TEXTE EXTRAIT.
____________

Que M. Malouet ignore les premiers élémens de la philosophie morale et politique ; qu'il prenne pour du génie les réves d'un cerveau exalté; qu'il soit encore entêté des chimères dont il a fait une si funeste expérience, c'est un malheur pour lui: il faut le plaindre d'avoir la vue si courte, et de n'être pas assez grand

pour convenir qu'il s'est trompé; mais ce qu'on ne peut lui pardonner, c'est de se répandre en injures et en invectives contre ceux qui ne partagent pas ses opinions son crime est d'étaler un zèle fanatique et calomniateur, tout en parlant de tolérance et de bienveillance universelle; contradiction grossière dont les philosophes ne se corrigent jamais, parce que ce sont des sectaires, et non des philosophes...

____________

ENTRÉES FOURNIES.
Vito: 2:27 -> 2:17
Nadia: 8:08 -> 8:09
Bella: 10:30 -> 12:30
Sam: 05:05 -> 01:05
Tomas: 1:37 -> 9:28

____________

OBJECTIFS.
#1 Dans le texte sur M. Malouet, quelles sont les trois choses qualifiées de « malheur pour lui » ?
#2 Pourquoi, d'après le texte sur M. Malouet, les philosophes ne se corrigent-ils jamais de la « contradiction grossière » ? Répondez en une à trois phrases.
#3 Donnez la suite du texte sur M. Malouet après sa dernière phrase.

TÂCHES RÉSOLUES.
#1
- Il ignore les premiers élémens de la philosophie morale et politique.
- Il prend pour du génie les réves d'un cerveau exalté.
- Il est encore entêté des chimères dont il a fait une si funeste expérience.

#2 Selon le texte, les philosophes ne s'en corrigent jamais parce que ce sont des sectaires, et non des philosophes.

#3
M. Malouet est bien forcé de convenir que la religion est utile et nécessaire: l'aveu est pénible pour un esprit fort, mais indispensable aujourd'hui: il ajoute ensuite très-étourdiment, et sans nécessité, qu'outrager le culte public, quand il est établi depuis des siècles, le proscrire, insulter à la croyance du peuple, renverser ses autels...... c'est ce qu'on peut appeler la férocite de la dépravation : ce délire sacrilege est le plus grand crime de la revolution: voilà une terrible confession: M. Malouet a besoin de respirer et de se soulager après un și cruel effort; et quelle plus douce consolation pouvoit-il trouver que les éternelles déclamations des philosophes contre le fanatisme et l'intolérance? Il weut qu'on joigne la philosophie à la religion; mais la religion bien étendue, est la seule et véritable philo sophie c'est la raison perfectionnée cette alliance de la philosophie de M. Malouet, avec la religion, loin d'être nécessaire, comme il le prétend, n'est propre qu'à étouffer la religion.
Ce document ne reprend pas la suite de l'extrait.